Otto was in a deep sleep and hadn’t even stirred.
‘Time to get up, old man,’ I said. I put my hand on his shoulder and gave him a shake.
I felt the unnatural coldness of Otto’s skin through his vest. The colour had gone out of him.
My spirits plunged. I knew what it meant.
For a moment I stood there without moving, feeling the creep of despair and sorrow.
Otto hadn’t been in the best of health. He was a good man, a man of morals and integrity. Without his knowledge and ingenuity, the tunnel would have been a far more uncomfortable and dangerous experience, if it had ever been started at all.

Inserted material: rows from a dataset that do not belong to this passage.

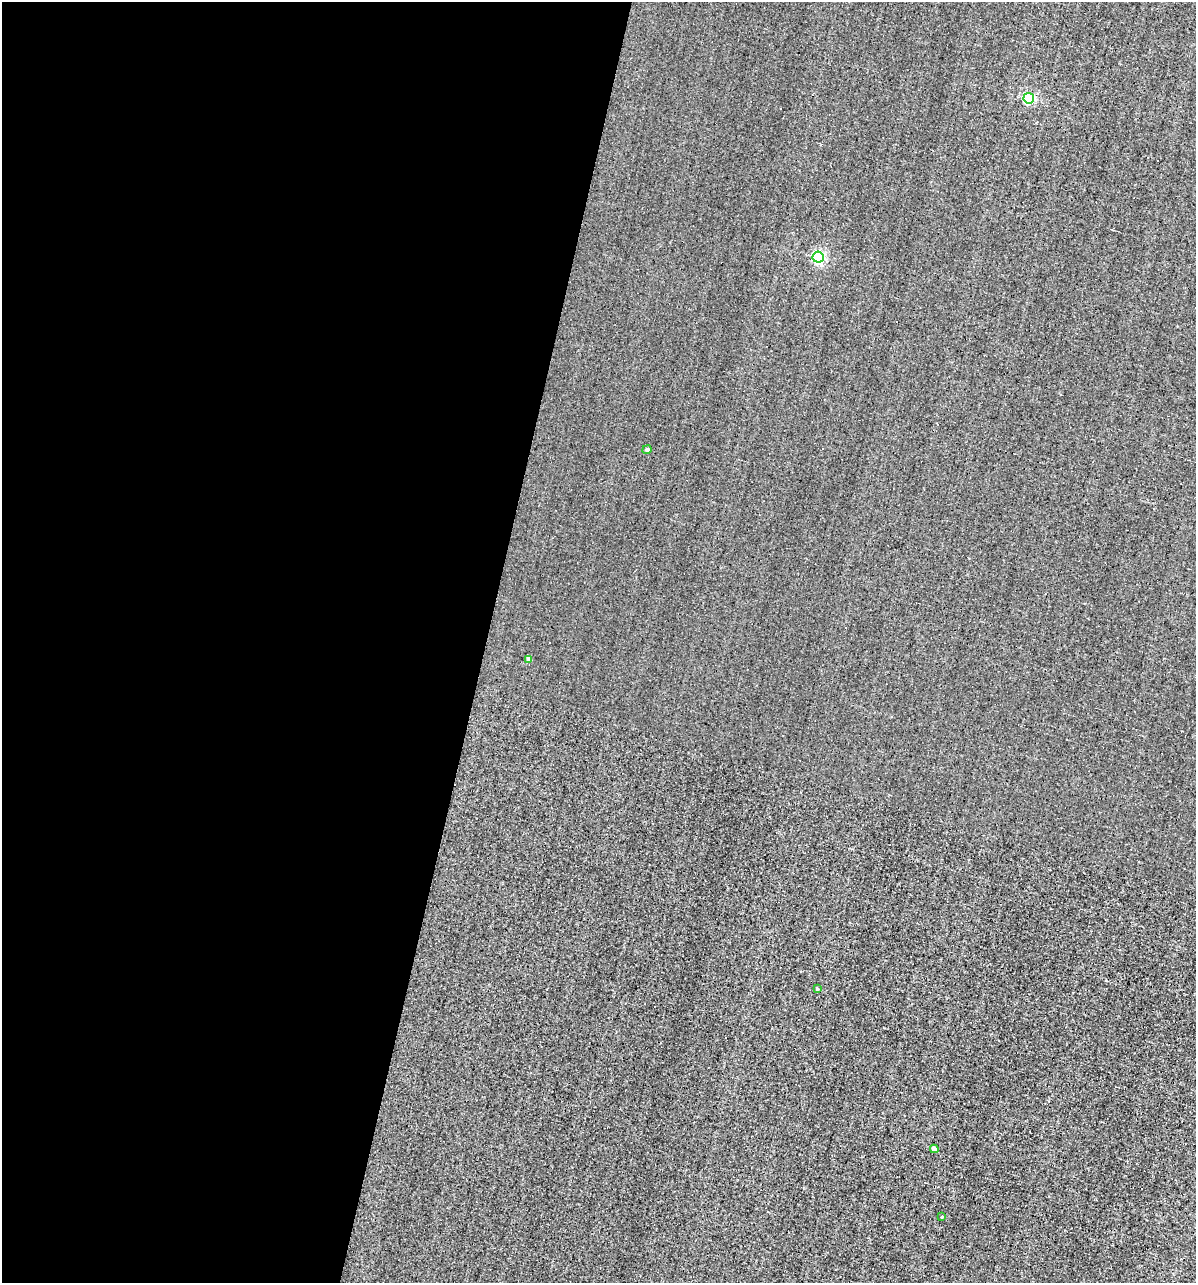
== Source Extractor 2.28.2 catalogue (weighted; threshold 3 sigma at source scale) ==
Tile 5 of 4 x 4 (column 1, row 2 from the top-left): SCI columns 114-1307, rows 2563-3843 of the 5129 x 5124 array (HDU 1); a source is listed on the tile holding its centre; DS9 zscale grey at full resolution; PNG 1198 x 1285 px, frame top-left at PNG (2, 2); each listed source drawn as its Kron ellipse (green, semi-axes under 4 px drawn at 4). Shown black and unused: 41% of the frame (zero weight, under 3 of 4 exposures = <1% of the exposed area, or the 3 px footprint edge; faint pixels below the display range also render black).
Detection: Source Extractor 2.28.2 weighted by HDU 2 'WHT'; one run over the whole footprint, this tile lists its part. Background -0.00277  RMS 0.056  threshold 0.251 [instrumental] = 3 sigma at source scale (4.5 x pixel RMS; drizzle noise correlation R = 1.50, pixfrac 1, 0.05/0.05 arcsec/px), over >= 5 px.
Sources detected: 8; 1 cosmic-ray / hot-pixel residue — neither listed nor drawn; the other 7 listed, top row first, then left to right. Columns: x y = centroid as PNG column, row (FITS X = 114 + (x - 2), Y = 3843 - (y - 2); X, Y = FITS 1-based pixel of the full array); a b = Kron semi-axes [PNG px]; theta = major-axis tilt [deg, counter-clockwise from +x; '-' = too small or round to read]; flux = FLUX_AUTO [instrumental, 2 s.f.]
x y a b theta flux
1029 98 5 5 - 610
818 257 5 5 - 890
647 450 4 4 - 14
529 659 4 4 - 32
817 989 3 3 - 7.7
934 1149 4 4 - 43
942 1216 4 3 - 4.9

Otto had been so close to going home.
His funeral was held a few days later on an overcast day.
Cora fetched her scrapbook to show Elisavet the yellowing newspaper cutting she’d pasted in it. ‘It’s not much of an obituary,’ she said. ‘I remember feeling that at the time.’
Island Farm Camp Death
Mr Ivor Davies reported that the whole camp was allowed to parade in the marketplace for the funeral of Otto Fiegel, an Army construction expert, and that they goose-stepped through the town giving Heil Hitler salutes.
‘Their arrogant behaviour and their contempt of the present guards,’ he said, ‘made us all believe that their treatment was far too lax. But we were told that the reason for the special privileges accorded to them was that they were entitled to special treatment under international convention.’